Alphabet shares fell as much as 7.2% intraday on Monday, the worst session since February, after a second marquee AI researcher in a week confirmed he was leaving for a rival. On Wednesday, Noam Shazeer, Google’s vice president of engineering and co-lead of its Gemini models, announced he was returning to OpenAI. On Friday, John Jumper, the senior DeepMind scientist who shared the 2024 Nobel Prize with Demis Hassabis for AlphaFold, said he was decamping to Anthropic.
The market read the sequence as a narrative, not a coincidence.
It’s the second time Shazeer has walked out. He and Daniel De Freitas left Google in 2021 to found Character.AI, then came back in August 2024 as part of a reverse-acquihire dressed as a partnership. The return lasted less than two years. The man whose name sits on the transformer paper has now exited Google twice, and the second exit lands him at the lab that turned his architecture into a consumer category Google is still chasing.

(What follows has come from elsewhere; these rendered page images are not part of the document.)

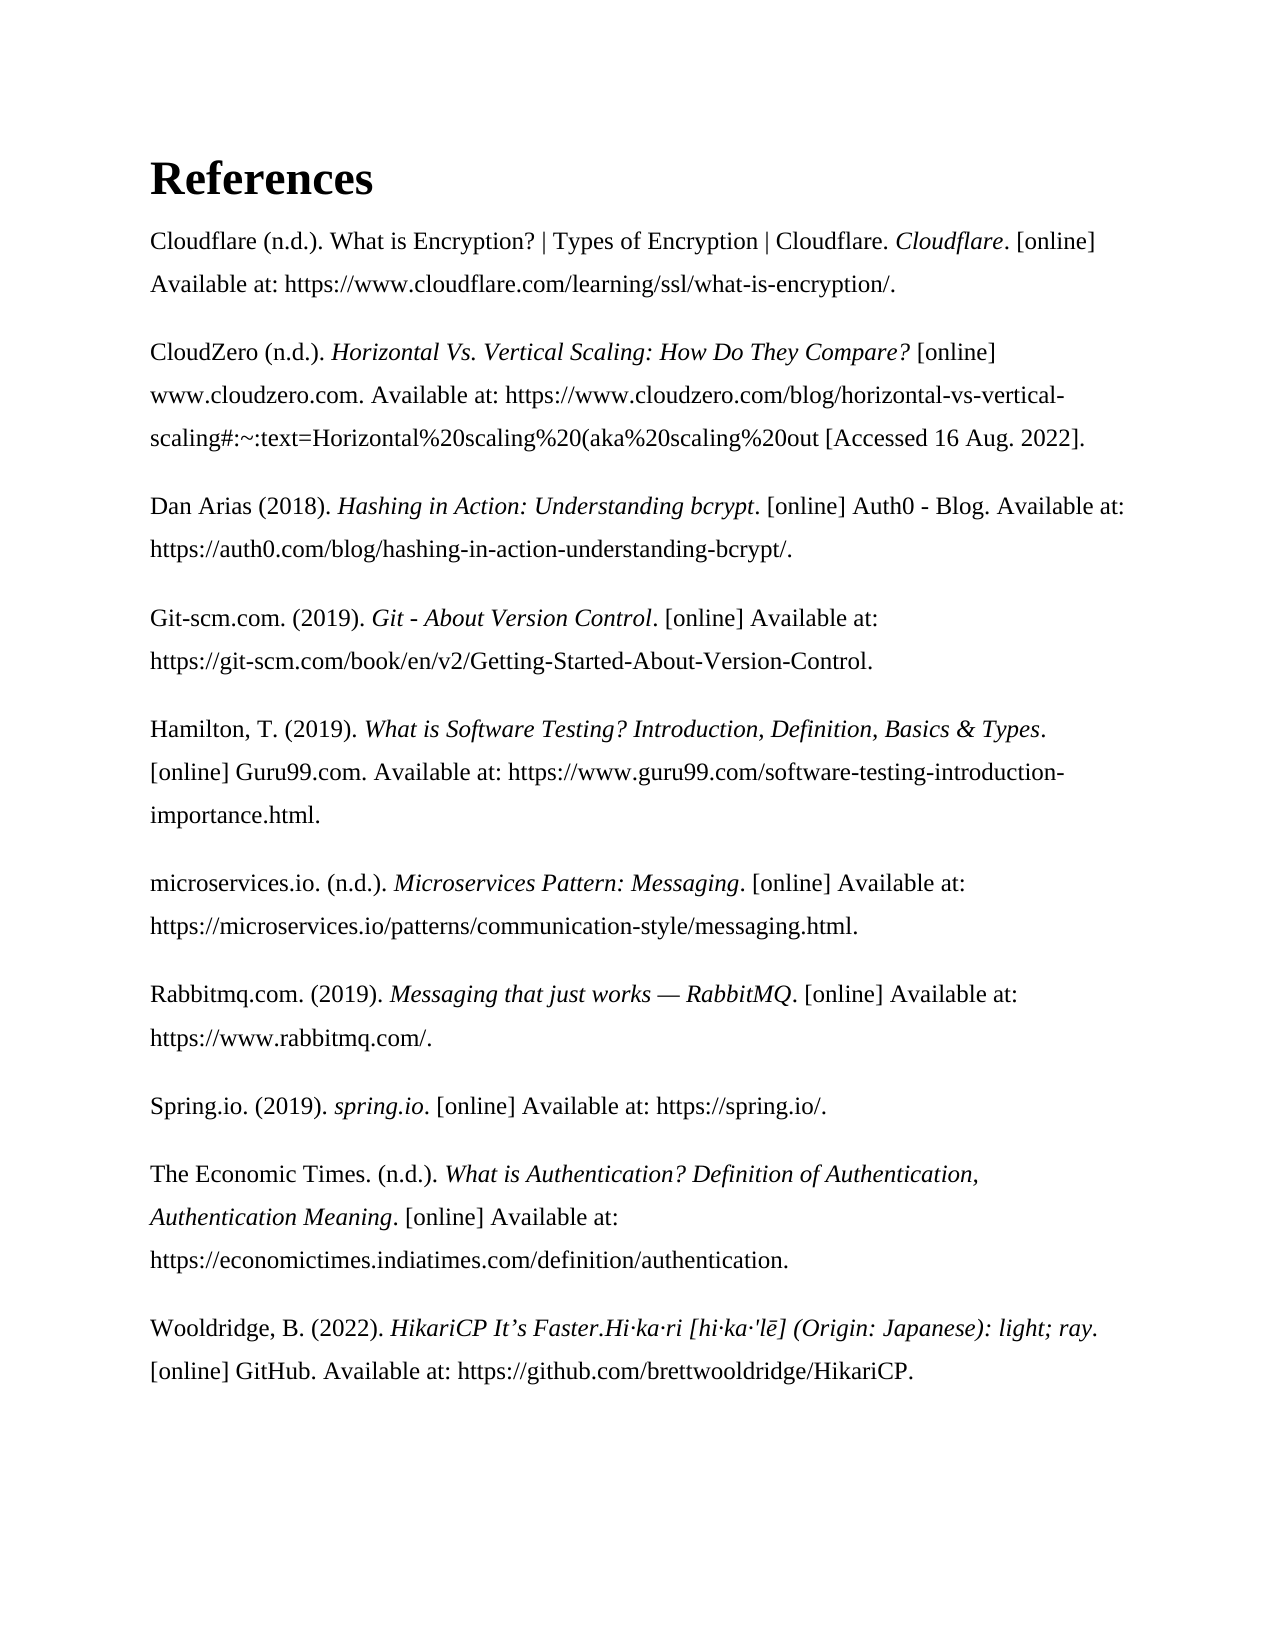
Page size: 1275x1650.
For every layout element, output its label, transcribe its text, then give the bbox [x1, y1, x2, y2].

subtitle References [150, 150, 1125, 205]
text Dan Arias (2018). Hashing in Action: Understanding bcrypt. [online] Auth0 - Blog. Available at: https://auth0.com/blog/hashing-in-action-understanding-bcrypt/. [150, 491, 1125, 563]
text Wooldridge, B. (2022). HikariCP It’s Faster.Hi·ka·ri [hi·ka·'lē] (Origin: Japanese): light; ray. [online] GitHub. Available at: https://github.com/brettwooldridge/HikariCP. [150, 1313, 1125, 1385]
text Hamilton, T. (2019). What is Software Testing? Introduction, Definition, Basics & Types. [online] Guru99.com. Available at: https://www.guru99.com/software-testing-introduction-importance.html. [150, 714, 1125, 829]
text Spring.io. (2019). spring.io. [online] Available at: https://spring.io/. [150, 1091, 1125, 1119]
text Rabbitmq.com. (2019). Messaging that just works — RabbitMQ. [online] Available at: https://www.rabbitmq.com/. [150, 979, 1125, 1051]
text CloudZero (n.d.). Horizontal Vs. Vertical Scaling: How Do They Compare? [online] www.cloudzero.com. Available at: https://www.cloudzero.com/blog/horizontal-vs-vertical-scaling#:~:text=Horizontal%20scaling%20(aka%20scaling%20out [Accessed 16 Aug. 2022]. [150, 337, 1125, 452]
text The Economic Times. (n.d.). What is Authentication? Definition of Authentication, Authentication Meaning. [online] Available at: https://economictimes.indiatimes.com/definition/authentication. [150, 1159, 1125, 1274]
text microservices.io. (n.d.). Microservices Pattern: Messaging. [online] Available at: https://microservices.io/patterns/communication-style/messaging.html. [150, 868, 1125, 940]
text Cloudflare (n.d.). What is Encryption? | Types of Encryption | Cloudflare. Cloudflare. [online] Available at: https://www.cloudflare.com/learning/ssl/what-is-encryption/. [150, 226, 1125, 298]
text Git-scm.com. (2019). Git - About Version Control. [online] Available at: https://git-scm.com/book/en/v2/Getting-Started-About-Version-Control. [150, 603, 1125, 674]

Jumper’s departure cuts differently. AlphaFold has predicted over 200 million protein structures, and in his farewell post on X he marked “nearly 9 years” at DeepMind. Hassabis replied that the work “changed the world, and showed the field what was possible with AI for science and medicine.” Bloomberg reports Jumper was a key member of Google’s coding-tools team, and that a mood of frustration has settled over DeepMind, with employees describing no clear strategy for enterprise-facing AI coding tools.
That’s the gap the tape is pricing. Alphabet has raised $141 billion in debt and equity since October to fund the buildout. Weeks ago at I/O it unveiled the Gemini 3.5 Flash model and the Gemini Spark agent. And on Sunday, Microsoft CEO Satya Nadella told the Wall Street Journal the AI market was commoditized and called for less dependence on “AI Giants,” a framing that lands very differently when the giants are losing their headline scientists on consecutive weekdays.
Capex without retention is just capex. The institutional memory of how the transformer was built, and how AlphaFold was trained, is now distributed across at least three competing labs. Google still has the compute. It’s renting the talent back from itself, one rival at a time.